Endonezya aslında küresel sağlık altyapısının güçlendirilmesini, sürdürülebilir bir enerji dönüşümünün teşvik edilmesini Zirve’nin öncelikleri olarak duyurmuştu. Bunun için herhalde işbirliklerinin gerçekleştirilmesi, olanların da güçlendirilmesi gerekiyor. Oysa ABD/Batı hem Çin’le hem de Rusya’yla daha da fazla anlaşmazlık yaratacak konular üretmeyi ara vermeden sürdürüyor.
Endonezya’nın sadece bu Zirve’de bile karşılaştığı sorunu düşünün; başta Ukrayna olmak üzere batılı ülkelerin Rusya’nın zirveye çağrılmaması yönündeki, gittikçe baskıya dönüşen, talebini reddetti örneğin. İngiliz Guardian gazetesi de İngiliz yetkililerin dünya liderlerinin bir bildiri üzerinde anlaşmasının "neredeyse imkansız" olacağına inandığını yazdı, bu da başka bir örnek. (Bknz: Rishi Sunak faces first major foreign policy test at G20 in Bali | Foreign policy | The Guardian) Gazete böyle bir durumun, diplomasi çevrelerinde, "diplomatik bir başarısızlık olarak not edileceği korkusunun” duyulduğunu da vurguladı. Ünlü haber kanalı Al Jazeera da merkez bankalarının "aşırı fiyatları dizginlemek" için faiz oranlarını yükseltmesiyle birlikte, dünyanın "yakında hayat pahalılığı krizinden küresel bir resesyona sürüklenebileceğine" dair korkuların arttığını söyledi. (Bknz: At G20, tensions among US, China, Russia cloud economic agenda | Business and Economy | Al Jazeera ) Yani gerçekten organizatörlerin hangi konuda “iyimser” olduklarını anlayabilmiş değilim doğrusu.

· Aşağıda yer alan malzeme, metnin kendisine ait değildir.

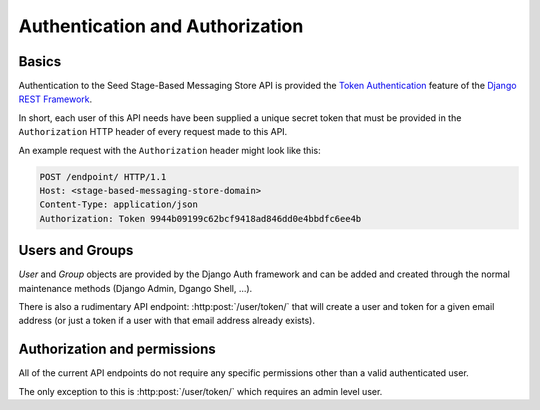 ================================
Authentication and Authorization
================================

Basics
======

Authentication to the Seed Stage-Based Messaging Store API is provided the
`Token Authentication`_ feature of the `Django REST Framework`_.

.. _Django REST Framework: http://www.django-rest-framework.org/api-guide/authentication/#tokenauthentication
.. _Token Authentication: http://www.django-rest-framework.org/api-guide/authentication/#tokenauthentication

In short, each user of this API needs have been supplied a unique secret token
that must be provided in the ``Authorization`` HTTP header of every request made
to this API.

An example request with the ``Authorization`` header might look like this:

.. sourcecode:: http

    POST /endpoint/ HTTP/1.1
    Host: <stage-based-messaging-store-domain>
    Content-Type: application/json
    Authorization: Token 9944b09199c62bcf9418ad846dd0e4bbdfc6ee4b


Users and Groups
================

`User` and `Group` objects are provided by the Django Auth framework and can
be added and created through the normal maintenance methods (Django Admin,
Dgango Shell, ...).

There is also a rudimentary API endpoint: :http:post:`/user/token/` that will
create a user and token for a given email address (or just a token if a user
with that email address already exists).


Authorization and permissions
=============================

All of the current API endpoints do not require any specific permissions other
than a valid authenticated user.

The only exception to this is :http:post:`/user/token/` which requires an
admin level user.
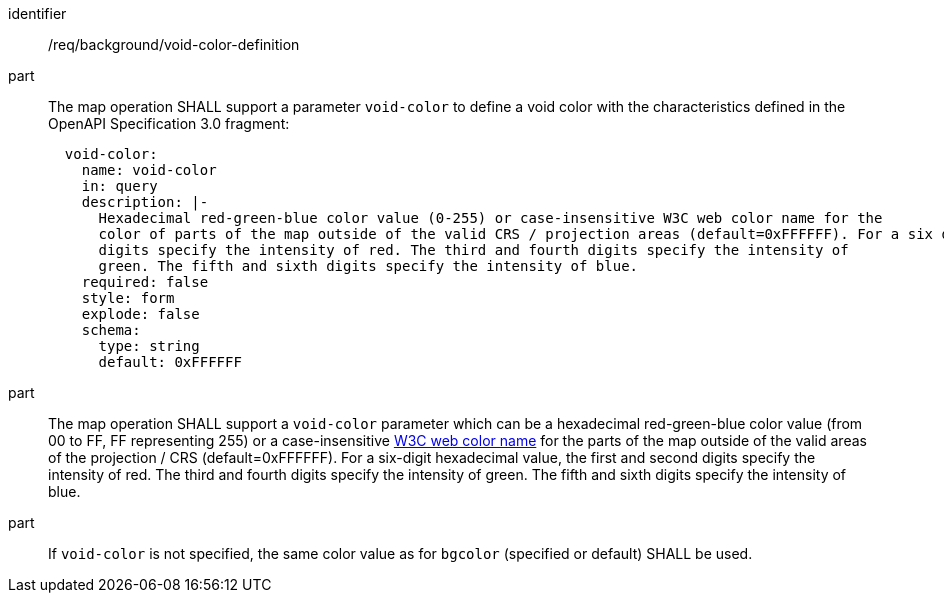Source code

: [[req_background_void-color-definition]]

[requirement]
====
[%metadata]
identifier:: /req/background/void-color-definition
part:: The map operation SHALL support a parameter `void-color` to define a void color with the characteristics defined in the OpenAPI Specification 3.0 fragment:
+
[source,YAML]
----
  void-color:
    name: void-color
    in: query
    description: |-
      Hexadecimal red-green-blue color value (0-255) or case-insensitive W3C web color name for the
      color of parts of the map outside of the valid CRS / projection areas (default=0xFFFFFF). For a six digit hexadecimal value, the first and second
      digits specify the intensity of red. The third and fourth digits specify the intensity of
      green. The fifth and sixth digits specify the intensity of blue.
    required: false
    style: form
    explode: false
    schema:
      type: string
      default: 0xFFFFFF
----
part:: The map operation SHALL support a `void-color` parameter which can be a hexadecimal red-green-blue color value (from 00 to FF, FF representing 255) or a case-insensitive https://www.w3.org/wiki/CSS/Properties/color/keywords[W3C web color name] for the parts of the map outside of the valid areas of the projection / CRS (default=0xFFFFFF). For a six-digit hexadecimal value, the first and second digits specify the intensity of red. The third and fourth digits specify the intensity of green. The fifth and sixth digits specify the intensity of blue.
part:: If `void-color` is not specified, the same color value as for `bgcolor` (specified or default) SHALL be used.
====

İstikrarsız ekonomiler, azalmayan yoksulluk
Dünya Bankası raporları, faiz artışlarının "finansal piyasa stresiyle birleştiğinde" "küresel GSYH büyümesinin gelecek yıl yüzde 0,5'e kadar yavaşlamasına" yol açabileceğini ortaya koyuyor. Bu durum büyük ekonomileri istikrarsızlaştıracak, gelişmekte olan ülkelerde yoksulluğun azaltılmasını önemli ölçüde yavaşlatacak. (Bknz: G20 Summit in Bali: What to Expect | Time)
Zirvede tabii ki Ukrayna savaşı da ele alınacak. Rusya Devlet Başkanı Vladimir Putin, bu büyük buluşmaya katılmayacağını duyurmuştu zaten. Yerine Dışişleri Bakanı Sergey Lavrov gidecekti. Bu bile Zirve’nin gerginlik içinde geçeceğinin işareti. İlk kez Başbakan olarak bir toplantıya katılacak olan, Rusya için “haydut devlet” diyen İngiltere Başbakanı Rishi Sunak, Putin’in zirveye katılmamasını da “yüzleşmekten kaçındığını” iddia ederek eleştirdi. Yani Putin orada olsa da olmasa da “hedef” durumunda.
Şi-Biden görüşmesi: Bir şey çıkmaz
Çin Devlet Başkanı Şi Cinping ile ABD Başkanı Biden da zirvede görüşecekler ama bu “ikili görüşme” zirvenin bir parçası değilse de kilit önemde bir buluşma elbette. ABD, “ilişkileri sıfırlamak”tan söz ederken Çin’in tavrı ılımlı. Pekin, “ilişkiler yeniden rayına oturabilir” diyor. Bu “'buluşma'dan bir şey çıkmaz” diyenlerdenim. Sürmekte olan büyük bir “ticaret savaşı”, Ukrayna’da farklı konumlanmalar, Tayvan kaynaklı krizler ortadayken bir uzlaşma, anlaşma beklentisine girmek anlamsız. “Yumuşak” yaklaşmakla beraber herhalde Şi’nin Biden’a taviz vermesi de beklenemez.
Ha, bakın İngiltere ile Fransa, aralarındaki gerginliği gidermenin yolunu bulabilirler zirvede. Daha dün Manş Denizi’nden göçmen geçişleri konusunda, az daha savaşa tutuşuyorlardı anımsarsınız, anlaşma da imzaladılar, yani zirvede avantajlı bir zemin yaratmış olarak yer alacaklar.
Bu iki ülkenin sorunlarını giderme yolunda zirvede de mesafe alacak oluşlarının dışında “dünyaya” yararlı bir karar vs çıkacak gibi görünmüyor. Zaten bakmayın kalabalık oluşlarına “dünya”dan çok kendilerini düşünüyor hepsi. Bu yüzden G20’de “iyimserlik” adına ne var gerçekten anlayabilmiş değilim.
İngiltere ile Fransa’nın yeniden başlayan “aşkları” kastediliyorsa, iyi o zaman.